I agree, wait until you get to clinical. I am she myself, but I have experienced enough, and know what it takes for me to open up. I went to my orientation and thought, wow, these ppl are not that friendly. I am not discouraged by this. I know that when I am in clinicals, I will make bonds with people that will hopefully be my friends for a long time. I know it is hard, but you just have to put yourself out there. There might be people that are still **tches, but you just have to put that aside. I, myself, am going to a school were I do not know anyone, but I would rather it that way. I am not clinging on to the one person I know. You can do it, you just have to force yourself a lil bit. If you want to, you can pm me.....

And know that there are most likely people that feel the same exact way as you do

When I started school I didn't know a soul!! I didn't even know the area. I felt completely out of place and at first i just sat by myself, too. But then I was assigned a "desk buddy" and we started talking. And gradually we started talking to other people. Now most of us are inseparable. Just hang in there. You will make friends. Don't be afraid to open up to people...There might be someone else in the class who feels the same as you and is hoping to make a friend!!

Take care and good luck with school

Specializes in Nursing Professional Development.

Don't push it too hard. That will just make you look desparate and pathetic -- and that image only attracts pity, not friends.

Let it happen naturally. Be nice to people. Smile. Be helpful when you can. Try to interact with your classmates in ways that develop naturally from the situation. Slowly, you will all get to know each other better -- particularly when labs and clinicals start.

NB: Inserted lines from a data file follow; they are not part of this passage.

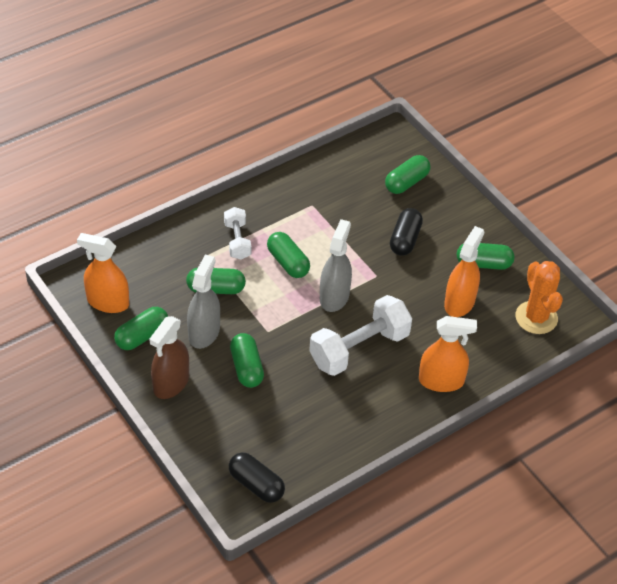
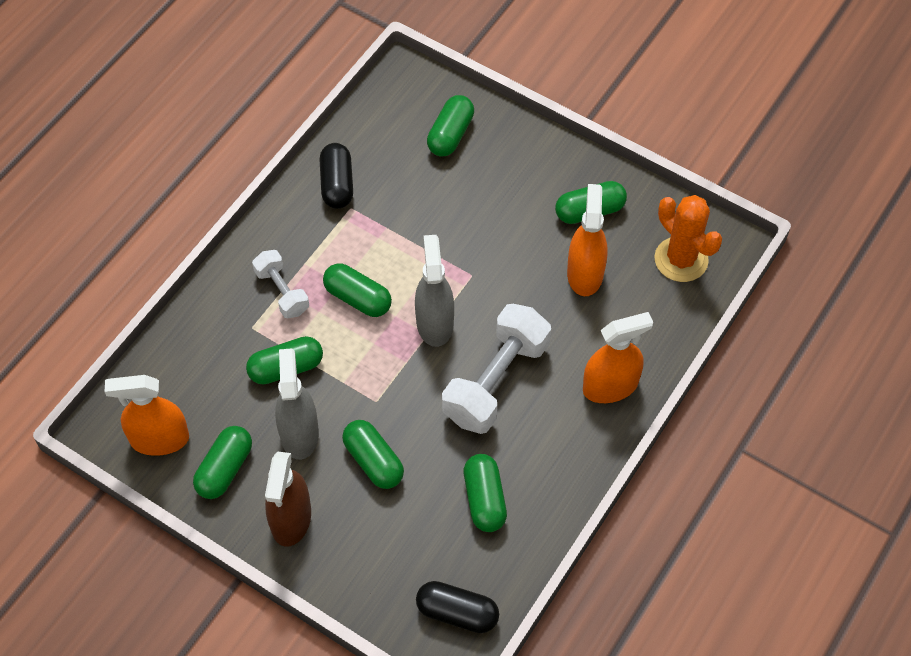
camera: 20 degrees left, 10 degrees up
black capsule [390,208,423,256] -> black capsule moved to [320,143,353,209]
none -> green capsule [464,454,507,532]

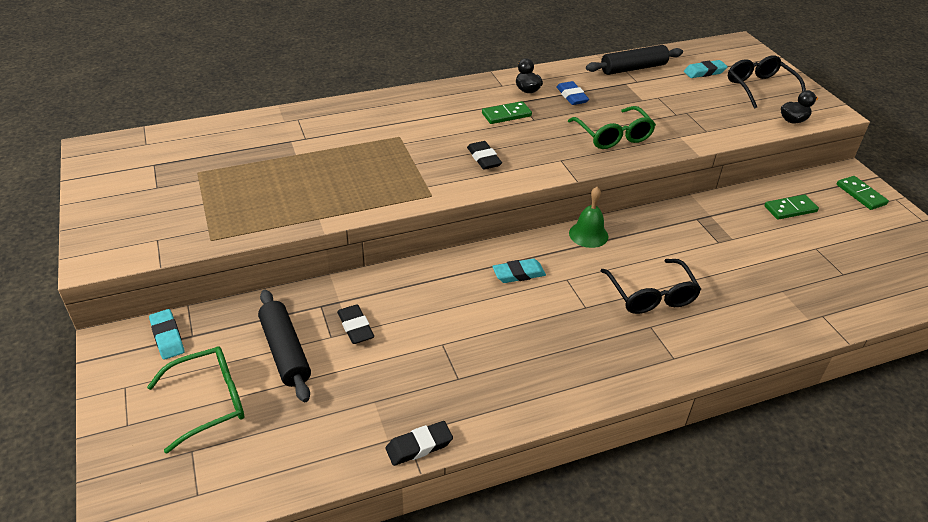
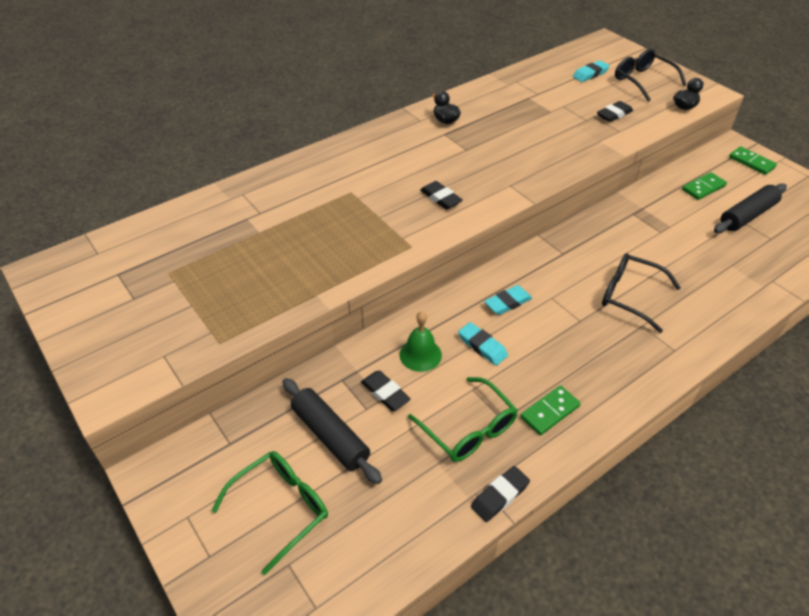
camera: 15 degrees left, 5 degrees up
turquoise eraser [149,309,184,360] -> turquoise eraser moved to [458,322,508,366]
green domino [482,101,532,124] -> green domino moved to [520,386,581,436]
blue eraser [556,81,589,105] -> none
green glasses [568,106,656,149] -> green glasses moved to [408,377,518,462]
green bell [569,187,608,248] -> green bell moved to [400,311,442,372]
black rolling pin [586,45,683,75] -> black rolling pin moved to [714,183,787,233]
black glasses [601,259,701,314] -> black glasses turned 150 degrees clockwise [602,253,681,333]
none -> black eraser [597,101,633,122]

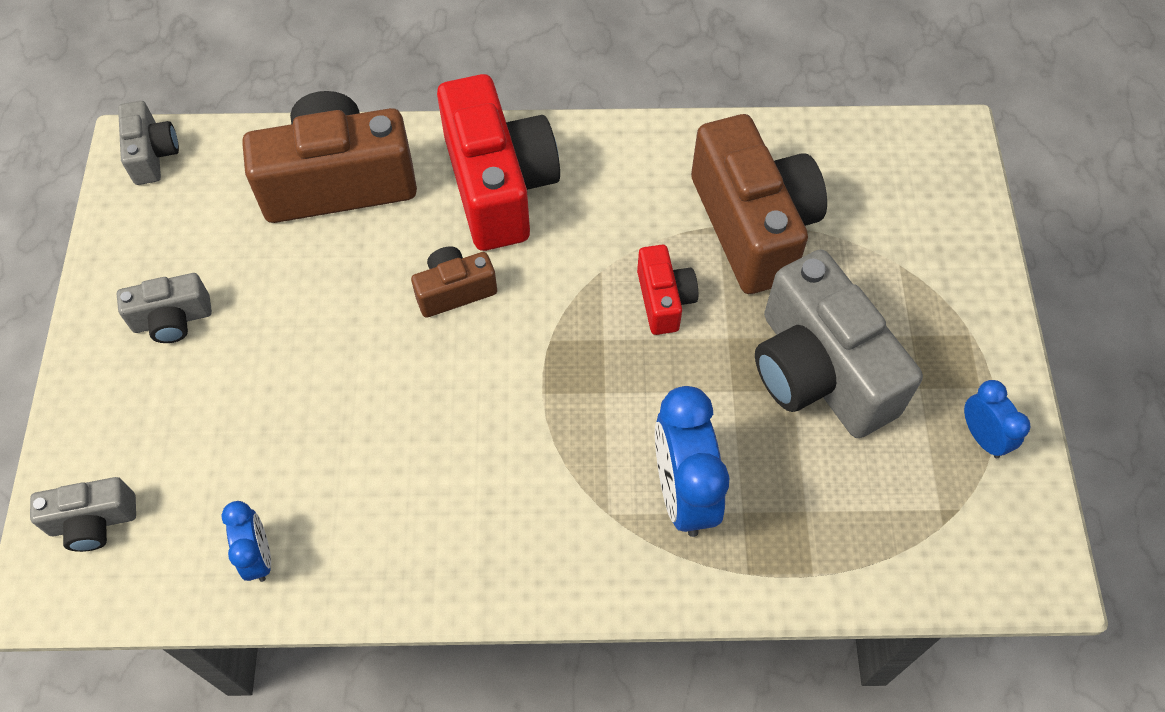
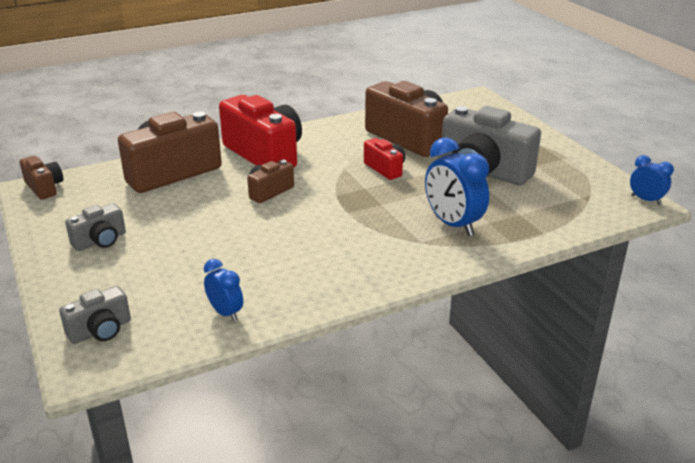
camera: 25 degrees left, 30 degrees down
grey camera [118,101,179,185] -> brown camera [20,156,63,200]
blue clock [964,380,1031,458] -> blue clock moved to [630,155,674,205]

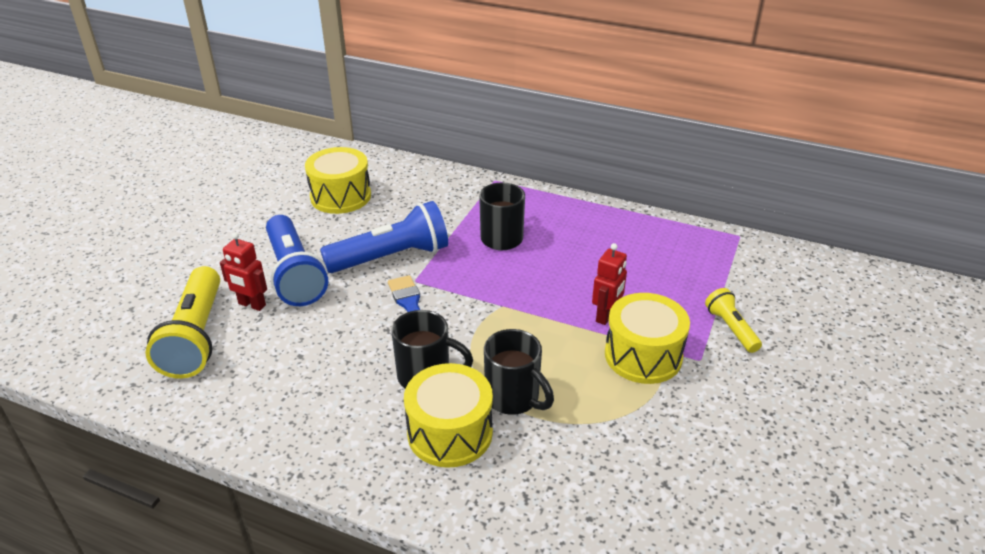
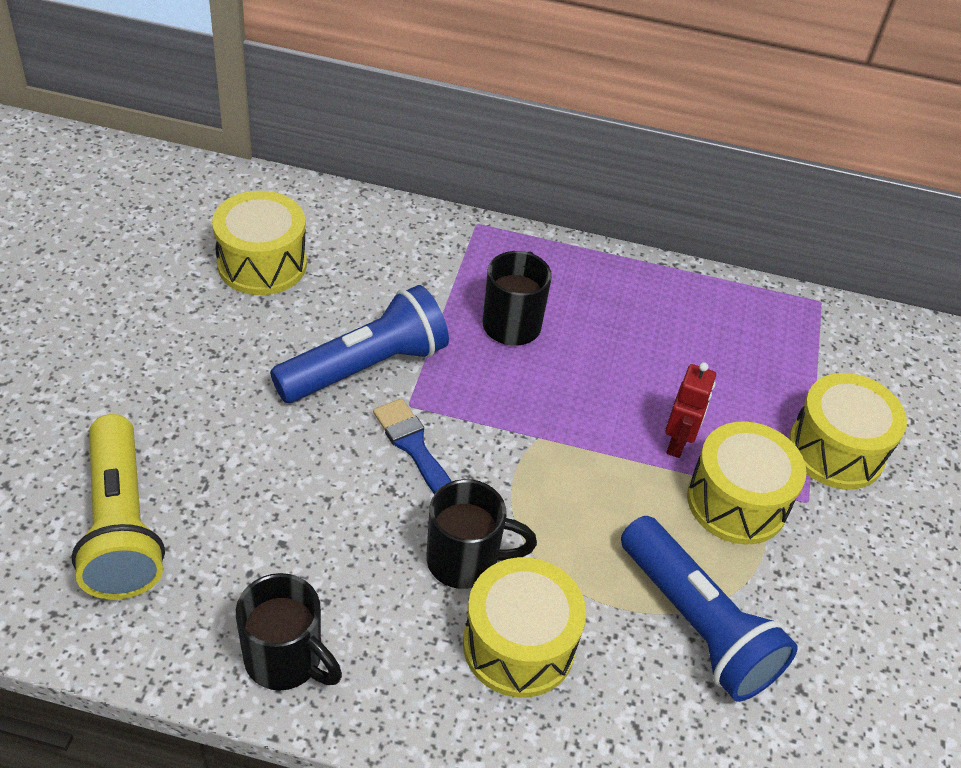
camera: 15 degrees left, 10 degrees up
red robot [220,233,267,311] -> none
blue flashlight [266,215,328,306] -> blue flashlight moved to [621,516,798,702]
black mug [484,329,554,415] -> black mug moved to [236,573,342,690]
yellow flashlight [705,288,762,353] -> yellow drum [789,373,907,490]

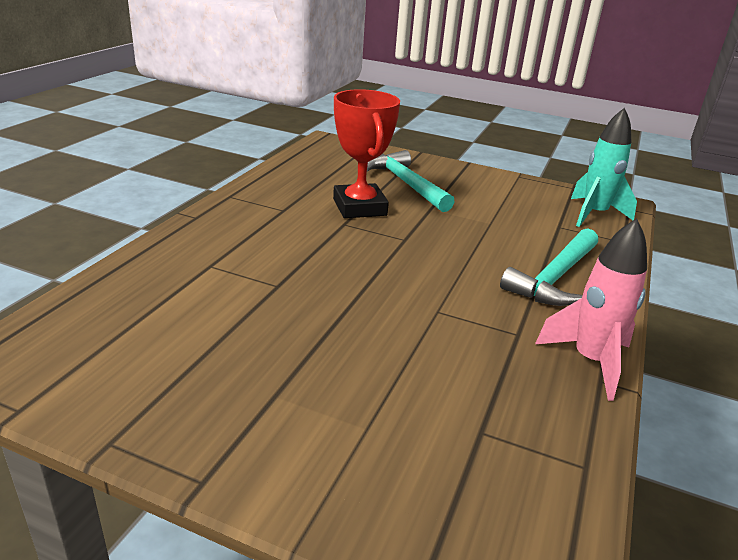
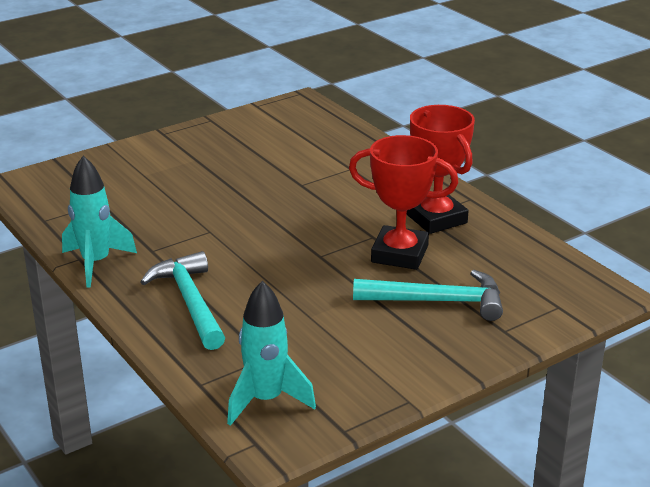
camera: 125 degrees right, 0 degrees up
pink rocket [535,218,647,401] -> turquoise rocket [62,156,137,287]
none -> red trophy [406,105,475,234]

I don't think you should worry. Having friends in nursing school is only a good experience if it's the right friend. Study hard, and participate. I'm sure people notice you but don't approach you because they think you want to be left alone. You must be a nice a person if your asking how to make friends. All it takes is one sentence to start a conversation, so start one and let me know how it goes.....Good luck:)

Specializes in Emergency Dept. Trauma. Pediatrics.
I just started school and I'm having a really hard time - not with the classes but with the social aspect. It seems like everyone already has already made friends and has split into groups. I feel totally left out and I dread time between classes because I usually spend it alone. I'm a shy person so going up to other students and starting conversations is hard for me. I'm really frustrated and pretty upset. What is your advice?

How long have you been in school? It took a few weeks before I really found a group I meshed well with and liked and now I couldn't imagine having to go through school. There were a few people in the beginning I thought could be cool and in time after getting to know people I am SO GLAD I ended up with the group I did. Also when you get to starting clinicals and stuff you will have a group and might find some people you end up fitting with as well.

I know in the end it's about you getting your degree and people say you aren't there to make friends and stuff but unless your the type of personality that doesn't like social interaction and stuff, it can have an impact on your time in school.

Give it a little time and see how things go. Hopefully you can at least find one person that you can relate well with. I am betting you will once things settle down and stuff. :)

I am one of those people that does not have to make life-long friends through nursing school. I have enough friends on the outside of school. I did have a couple of "fair-weather friends" however one of them asked to cheat off me, one of them was using me for homework and the other one folded under the pressure and yelled at me because I was trying to help her (after she asked). And, when I needed a little help, you know who was there? No one!

I'm not saying that is the experience that you will have, I'm just saying that I pretty much stay to myself and I'm one of the top people in my class. During breaks between classes, I study. Before class, I study. After tests, I study.

I'm nice to everyone but I can't see myself making any "life long friends". And, that's okay. I'm at school for training for a new career to make my son's and my life better. Good luck to you but honestly, I wouldn't worry about it!